COB alum gives ethics lessons

Retired Accenture executive Joe Lobbato.
Retired Accenture executive Joe Lobbato.

University professor and retired executive Joe Lobbato delivered a series of powerful yet simple messages on business ethics April 27 to a crowd of about 150 in Austin Hall’s Stirek Auditorium.

Among them: If you’re unethical, it will eventually come to light.

Lobbato earned a bachelor’s degree from the College of Business in 1981 and added an MBA the following year before embarking on a 22-year career with Arthur Andersen, later known as Andersen Consulting and now Accenture. He was a managing partner the last 10 years and has worked and lived abroad extensively, currently residing in Thailand, where he teaches business ethics at Chulalongkorn University.
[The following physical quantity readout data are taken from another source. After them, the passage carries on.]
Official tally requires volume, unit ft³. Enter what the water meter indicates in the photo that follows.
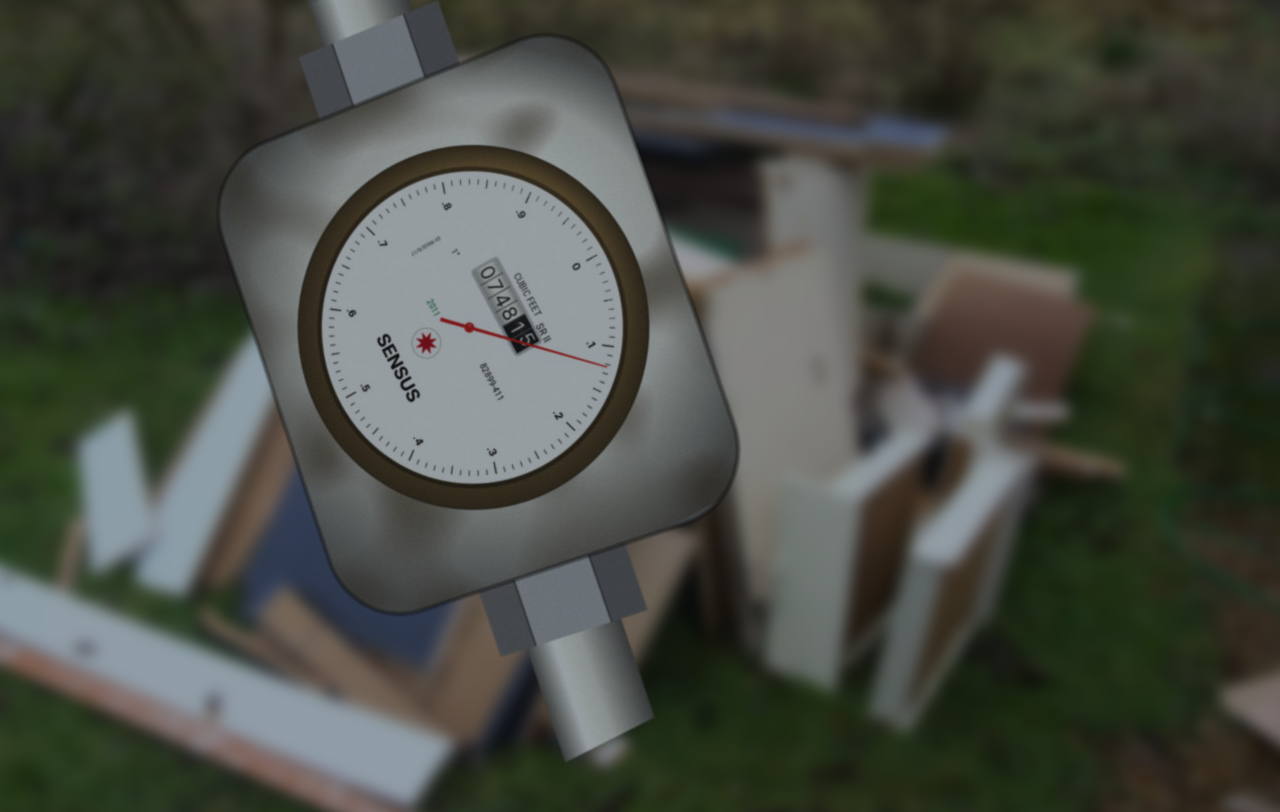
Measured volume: 74815.12 ft³
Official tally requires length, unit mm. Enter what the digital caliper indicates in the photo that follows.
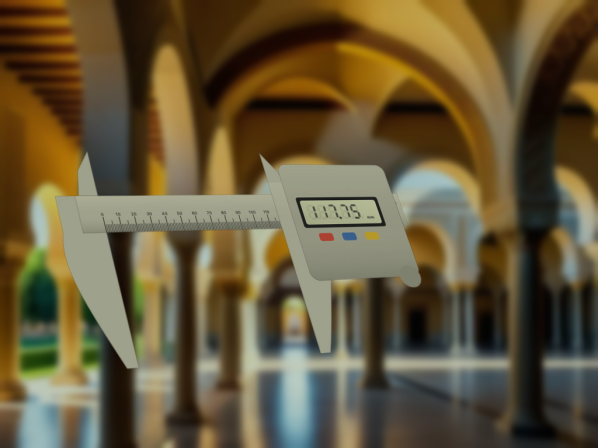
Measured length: 117.75 mm
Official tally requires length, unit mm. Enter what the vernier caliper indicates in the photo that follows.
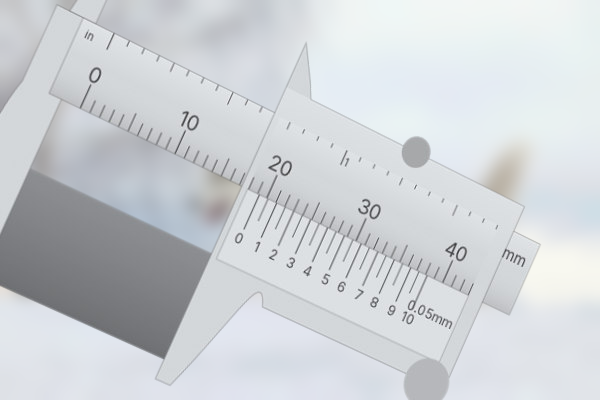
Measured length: 19.2 mm
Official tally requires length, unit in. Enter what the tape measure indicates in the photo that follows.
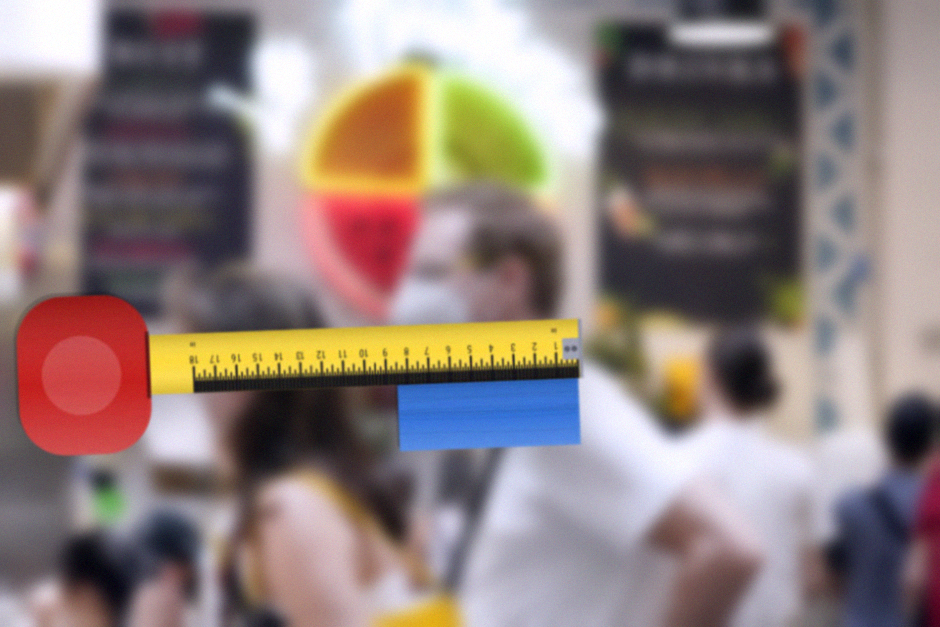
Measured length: 8.5 in
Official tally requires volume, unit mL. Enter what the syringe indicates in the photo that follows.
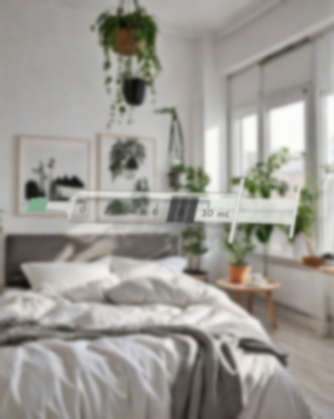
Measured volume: 7 mL
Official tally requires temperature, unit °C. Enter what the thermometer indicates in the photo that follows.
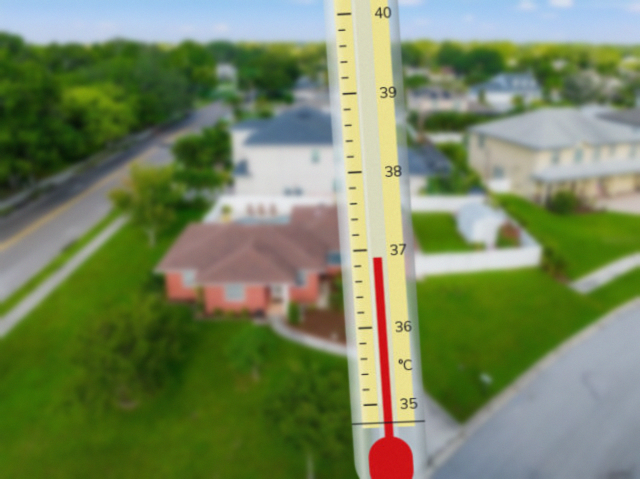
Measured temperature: 36.9 °C
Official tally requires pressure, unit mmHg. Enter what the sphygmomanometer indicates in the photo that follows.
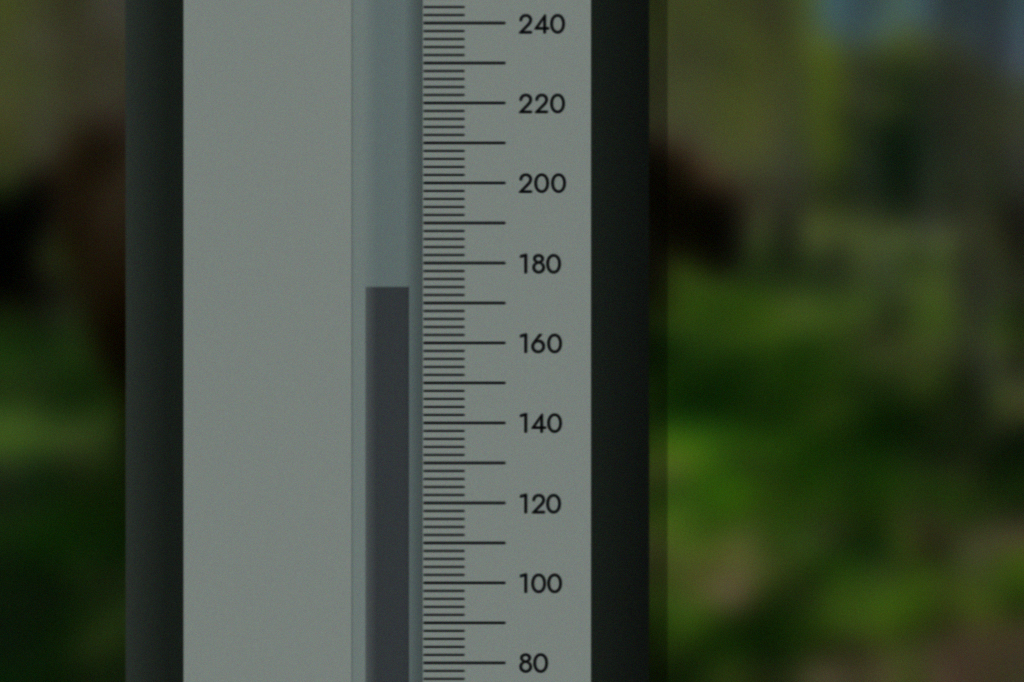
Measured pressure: 174 mmHg
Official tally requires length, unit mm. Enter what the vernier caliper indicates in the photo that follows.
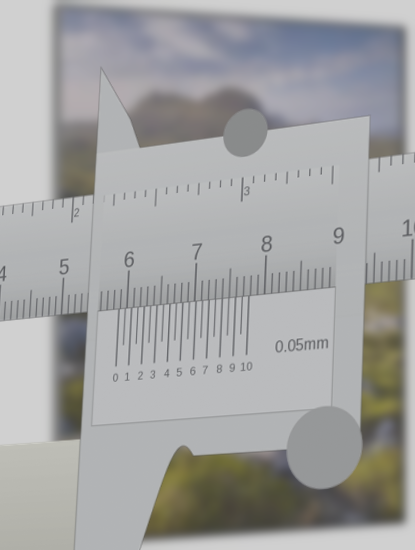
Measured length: 58.8 mm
Lobbato graduated from Corvallis High School and noted one of his earliest business ventures was a paper route not far from Austin Hall.

That newspaper theme came up again later when he outlined strategies business people can use to remain ethical. They included the “newspaper headline test”: If you wouldn’t be comfortable with the news of what you’re doing being blared across the top of page one, don’t do it.

Also on the list: Take responsibility, develop personal discipline, know your weaknesses, align your priorities with values, admit wrongdoing quickly and ask forgiveness, take extra care with finances, use checks and balances, put your family ahead of work, place high value on people, and don’t associate with corrupt people.

Lobbato noted that a society’s culture, norms and values dictate which practices are acceptable. In some cultures, including Thailand’s, corruption is just considered part of the overall landscape.

But accepted or not, corruption brings many negative consequences, said Lobbato. It reduces the overall wealth of a country and the amount spent on “good stuff,” distorts the way money is spent, undermines trust, and harms the environment and innocent people

Lobbato noted that a person crosses three lines on the way to the most unethical types of conduct. The first line is violating the Golden Rule, the second is the “tort line” – venturing into territory that makes you vulnerable to civil action – and the third is the criminal line, i.e. doing something that makes you subject to prosecution.

He left the students in the audience some words of advice if they ever feel pressured by an employer to do something they know is wrong.

“Do not ever do anything that you believe is unethical,” he said. “You guys will always lose. The company will say, ‘we never told him to do that.’”

Lobbato passed along a number of tips designed to foster ethical behavior.
Lobbato passed along a number of tips designed to foster ethical behavior.